“If you do the math, it just doesn’t work,” says Matt Salo, executive director of the National Association of Medicaid Directors. “There is no way we can meet all this new demand with the existing workforce unless we radically change the way we deliver health care.”
American physicians have flooded into subspecialties in recent decades, leaving a dearth of internists and family practitioners to help people manage their health. Some 55 million Americans already live in what the government calls primary care shortage areas. It would take 15,000 primary-care doctors just to fill the current gap, and 45,000 to care for the people will gain health coverage by 2025. Even under the rosiest scenarios, the number won’t rise by more than 6,000—and it may actually decline. “As the demand for adult primary care explodes,” health care experts Thomas Bodenheimer and Mark Smith write in the November issue of Health Affairs, “the capacity to provide that care is shrinking.”

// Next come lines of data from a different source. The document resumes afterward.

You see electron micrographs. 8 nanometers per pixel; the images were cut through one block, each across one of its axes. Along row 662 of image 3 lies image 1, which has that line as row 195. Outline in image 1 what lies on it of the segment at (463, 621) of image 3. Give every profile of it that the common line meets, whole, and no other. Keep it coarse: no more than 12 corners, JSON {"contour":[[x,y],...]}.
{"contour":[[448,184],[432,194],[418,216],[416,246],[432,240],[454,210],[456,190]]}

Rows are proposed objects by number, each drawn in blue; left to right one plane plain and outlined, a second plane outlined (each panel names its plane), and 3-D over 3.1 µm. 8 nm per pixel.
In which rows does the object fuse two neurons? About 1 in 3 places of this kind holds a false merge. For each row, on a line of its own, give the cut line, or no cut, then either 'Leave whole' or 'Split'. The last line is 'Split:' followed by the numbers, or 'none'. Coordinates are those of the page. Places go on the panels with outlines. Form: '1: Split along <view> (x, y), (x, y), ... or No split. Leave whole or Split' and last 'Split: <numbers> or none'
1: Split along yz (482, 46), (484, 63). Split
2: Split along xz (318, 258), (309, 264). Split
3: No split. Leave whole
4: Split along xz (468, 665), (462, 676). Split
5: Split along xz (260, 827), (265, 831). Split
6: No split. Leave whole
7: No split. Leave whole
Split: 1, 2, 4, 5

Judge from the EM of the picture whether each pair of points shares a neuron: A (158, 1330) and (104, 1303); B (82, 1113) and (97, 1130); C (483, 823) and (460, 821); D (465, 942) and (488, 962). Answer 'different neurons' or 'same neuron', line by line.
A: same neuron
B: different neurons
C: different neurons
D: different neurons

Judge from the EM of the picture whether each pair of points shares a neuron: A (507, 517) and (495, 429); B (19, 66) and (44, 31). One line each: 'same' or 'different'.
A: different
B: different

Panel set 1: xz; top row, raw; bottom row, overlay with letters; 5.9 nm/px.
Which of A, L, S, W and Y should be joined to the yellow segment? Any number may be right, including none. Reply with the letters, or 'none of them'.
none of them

The consequences could get ugly when newly insured people start seeking care next year. Some will discover that their local internists aren’t accepting new patients—or that none of those with openings accept Medicaid patients. And folks who do find doctors may have to wait weeks, or even months, to get appointments for non-emergencies. If a malfunctioning website can nearly derail health care reform, imagine the fallout when people with brand-new insurance policies discover they can’t get routine care.